Bab 54
***
Misi penyelamatan Firman tertunda sehari sebab Lexi punya kesibukan yang tak bisa ditinggalkan. Mengenai hal itu, mereka jadi tidak ada pilihan lain. Tentunya Lexi harus memenuhi urusan tersebut dan berjanji akan menyelamatkan Firman bila urusannya selesai. Jangan lupakan Lexi yang juga meminta beberapa anak buah yang bertugas untuk tetap mengecek situasi terkini di tempat itu.
Lexi pun menepati janjinya. Esok hari, tepatnya sore menjelang malam, Mira dan Lexi memulai perjalanan menuju lokasi pertarungan. Mereka mengikuti petunjuk yang telah diberikan oleh anak buah Lexi, walau perjalanan dari pusat perkotaan menuju tempat tersebut membutuhkan waktu hampir 3 jam.
Mengenai kondisi Firman, barusan Lexi mendapatkan pembaruan terbaru. Pada jam 7 malam, dia menerima kabar bahwa Firman mengalami luka serius, terutama di bagian wajah yang dipenuhi luka dan darah segar yang terus mengalir. Selain itu, dia juga tahu bahwa anak buah Yudi memukuli Firman beberapa kali hingga lengan dan kakinya terluka parah.
Namun kabar tersebut sengaja Lexi tidak beri tahu pada Mira. Dia mau Mira tidak terlalu syok, terlebih dia tahu keadaan Mira bakal terguncang bila menerima kabar Firman yang berdarah-darah. Kini Lexi fokus pada kemudi seraya memandangi peta di ponsel miliknya.
"Ini sudah hampir malam, Lex. Kita sudah jauh dari kota," keluh Mira. "Berapa lama lagi kita akan sampai?"
Lexi menjawab pertanyaan Mira sambil terus mengecek peta. "Kita masih butuh waktu lebih dari satu jam. Ini rute tercepat yang bisa kita ambil, jadi semoga saja kita cepat sampai."
Lexi menjawab dengan tenang, harapnya Mira dapat memaklumi.
"Dasar Yudi. Dia sungguh menyusuri pedesaan ini untuk melakukan rencananya tanpa terdeteksi," geram Lexi mendecak. "Aku nggak habis pikir sama dia, yang tidak pernah menyerah dengan ambisinya."
Alih-alih menanggapi, Mira justru mengungkapkan kekhawatirannya. "Aku cuma berharap Firman baik-baik saja di sana. Meskipun Yudi berusaha menyakitinya, aku nggak mau dia mengalami luka yang sangat serius."
Lexi hanya tersenyum ringan sebagai upaya untuk memberi semangat kepada sahabatnya, meskipun dia tahu bahwa situasinya sangat serius.

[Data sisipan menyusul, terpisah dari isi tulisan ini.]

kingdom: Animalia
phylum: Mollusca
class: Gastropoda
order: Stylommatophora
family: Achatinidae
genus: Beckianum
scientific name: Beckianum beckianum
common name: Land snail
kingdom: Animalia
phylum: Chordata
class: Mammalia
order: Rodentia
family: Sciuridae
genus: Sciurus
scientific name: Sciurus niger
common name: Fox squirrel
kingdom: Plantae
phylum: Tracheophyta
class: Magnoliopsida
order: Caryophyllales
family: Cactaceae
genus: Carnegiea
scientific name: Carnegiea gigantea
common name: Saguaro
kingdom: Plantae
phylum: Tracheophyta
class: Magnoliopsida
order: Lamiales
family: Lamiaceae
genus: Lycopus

"Oh iya, gimana dengan anak buah yang sebagian kamu kerahkan ke sana?" tanya Mira, memecah keheningan perjalanan. "Mereka mengawasinya hampir dua hari bukan?"
"Sebagian dari mereka udah pulang. Itu tuh mereka yang kutugaskan buat memantau Yudi sebelum pertarungan. Aku sih terkejut ya, Yudi dan kecerdikannya benar-benar diacungi jempol. Anak buahku nyaris kesasar gara-gara Yudi serta anak buahnya suka berpindah-pindah tempat. Termasuk lokasi pertarungan itu sendiri." Lexi berucap tidak menyangka, sambil menggelengkan kepalanya lalu melanjutkan ucapannya setelah itu.
"Tapi untungnya, ada satu anak buahku yang punya inisiatif tinggi untuk mengikuti langkah Yudi dan anak buahnya. Tentu saja, ini memudahkan kita buat melacak keberadaan Firman. Dan beruntung juga, Yudi nggak tahu anak buahku mengikutinya."
Hembusan napas lega terdengar dari mulut Mira. "Hebat juga ya anak buah kamu, Lexi. Dia mengikuti Yudi diam-diam tanpa ketahuan."
Pujian Mira membuat Lexi tersenyum bangga. "Mereka melakukan itu atas dasar perintahku, Mir. Ya karena Yudi pasti kenal betul aku, secara punya sahabat yang kemampuannya setara."
Beruntunglah dalam pertemanan Mira, dia masih punya Lexi. Yang bisa dia andalkan. Terlebih di saat situasi rumit pun, Lexi tetap ada untuknya.
"Terima kasih ya, Lex," kata Mira tiba-tiba, mengungkapkan rasa syukurnya. Tak lupa dia mematri senyuman hangat.
"Terima kasih buat apa?" tanya Lexi, masih fokus menatap ke depan.
"Terima kasih karena kamu rela menyisihkan waktumu buat mencari Firman. Aku tidak tahu apa-apa tentang pertarungan itu jika bukan karena bantuanmu."
Lexi menghela napas pelan lalu ikut tersenyum. "Yang penting kan aku ikhlas bantu kamu. Firman pun kuanggap sahabat kok. Meski kami belum ketemu secara langsung, tapi dia itu sahabatku juga."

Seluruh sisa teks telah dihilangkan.